I first read Jack London’s novel when I was eight or nine.  My early reading lists consisted almost exclusively of horse and dog novels.  What can I say?  I loved animals (still do).

I’m not going to lie; Call of the Wild, disturbed me greatly.  The idea of a loved family dog being stolen from his own front porch, and by someone he knew just broke my young heart.  Just the idea of coming home one day, and finding that my beloved Sooty Cat was gone was enough to make me cry.  My cat did run away shortly after reading this book, and, yes, I was nigh on inconsolable.  But whenever I saw a young black cat wandering through the trees near the apartment complex where I lived, I couldn’t help but think of Buck’s offspring running through the Yukon.

In much the way Black Beauty did, Call of the Wild informed my ideas of compassion and kindness, particularly towards animals.  It showed me the darker aspects of human nature: greed, cruelty, selfishness.  I left Call of the Wild without the encouragement, the sense of redemption and hope that Black Beauty had gifted me with, but there was something about the telling of the story that I found compelling.

And yet, having said that, the idea that Buck eventually found his place in a world so vastly different from the life he’d known, that his intelligence, courage, devotion, and instinct could serve him well in a harsh environment – these things I found encouraging.

Supplied data.
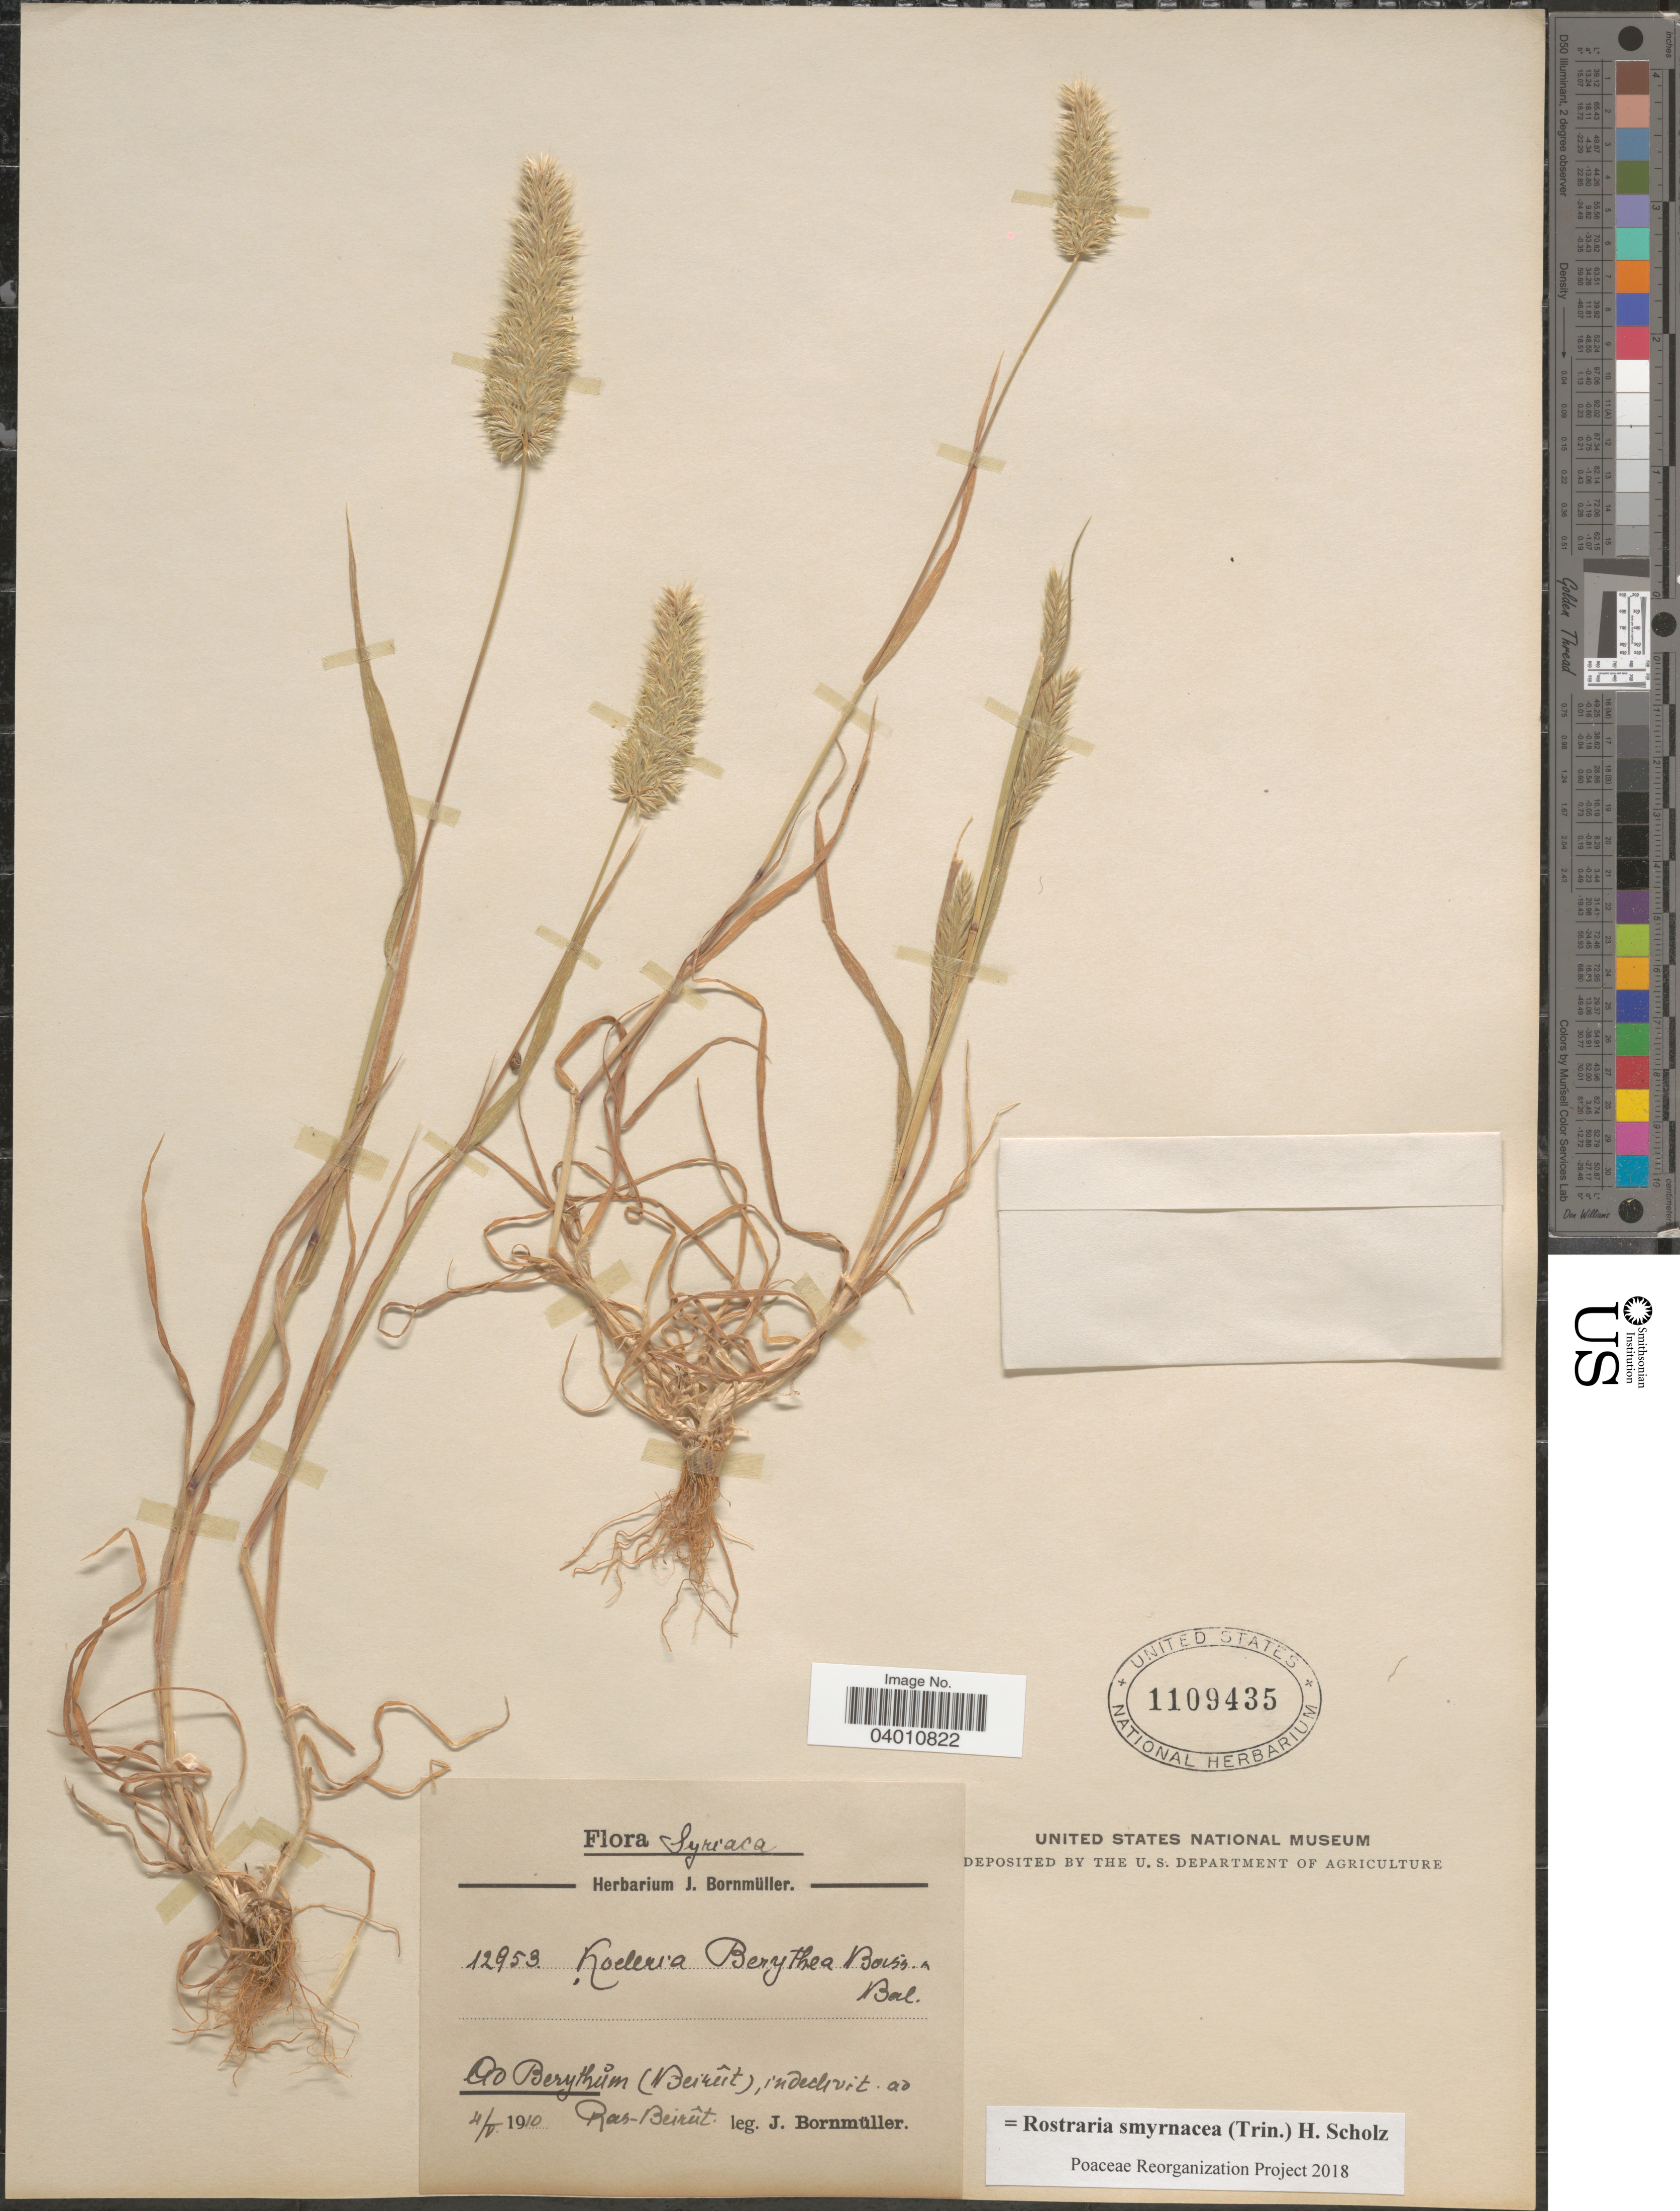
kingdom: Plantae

---

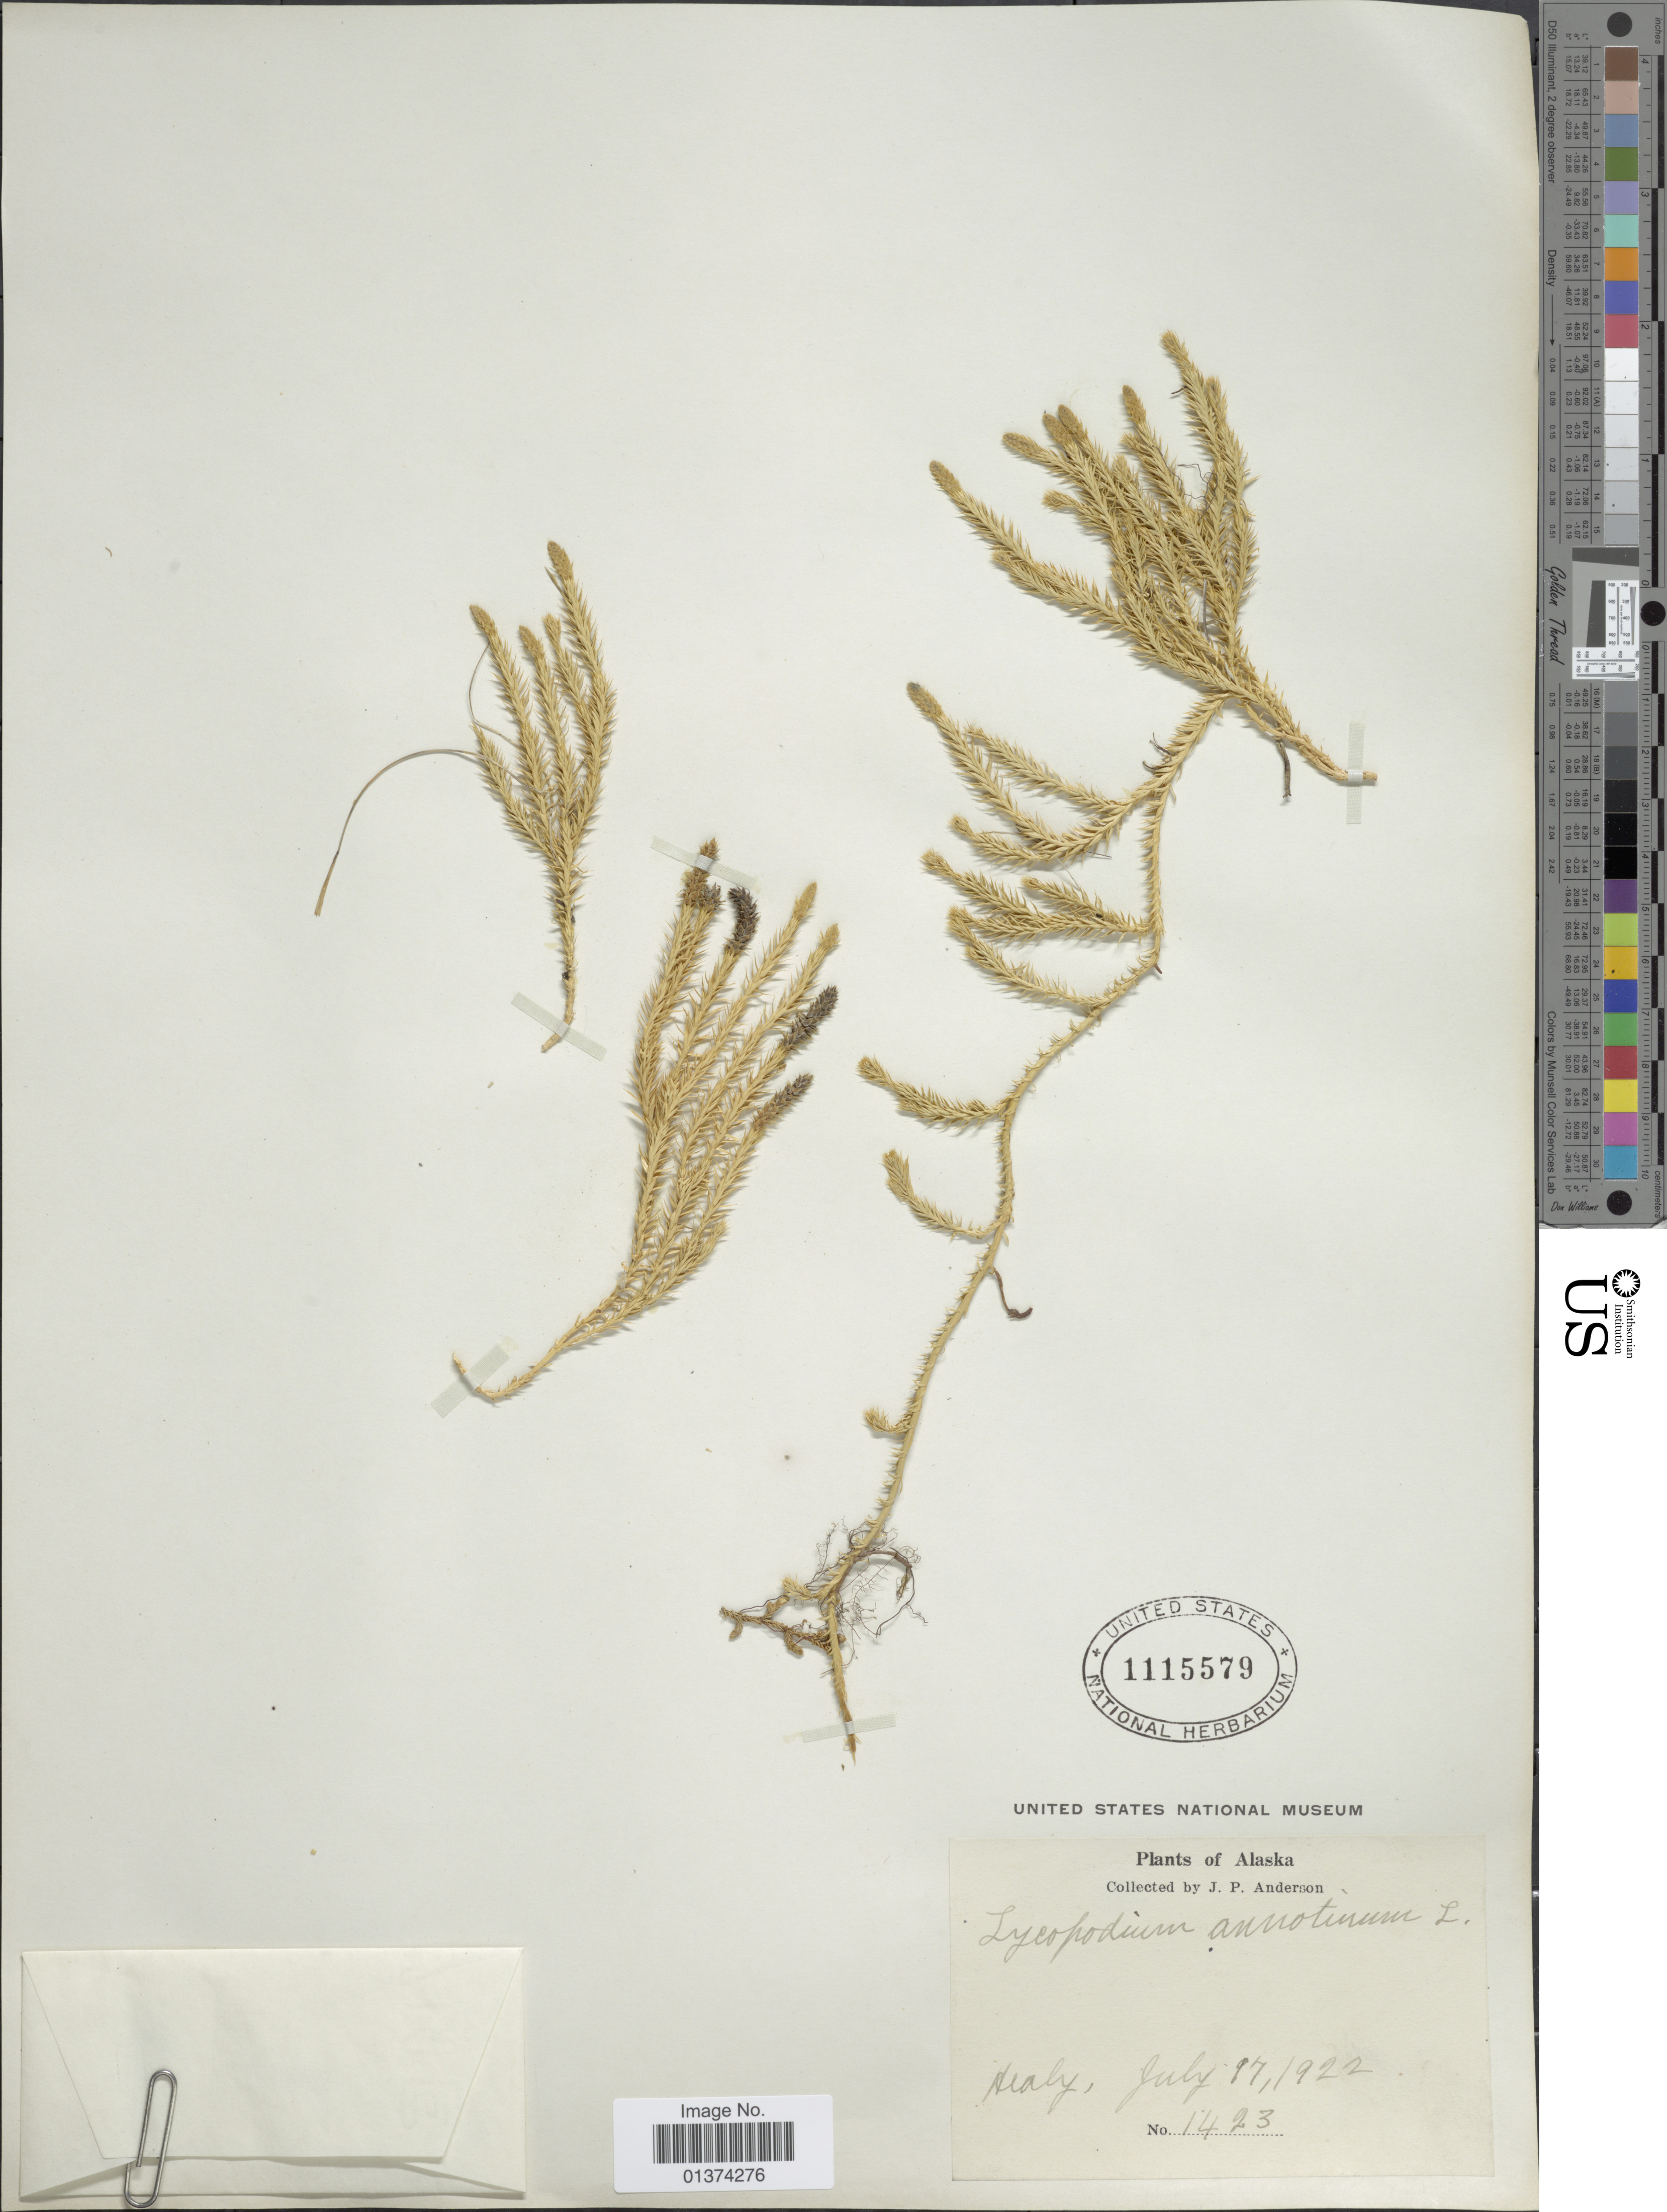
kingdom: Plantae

The exercise.
In the reflection on Call of the Wild:
1. At what age did the writer first read the novel?
2. What did the writer's cat do shortly after the book was read?
3. Which darker aspects of human nature did the novel show the writer?

Result of the exercise.
1. Eight or nine.
2. It ran away.
3. Greed, cruelty, and selfishness.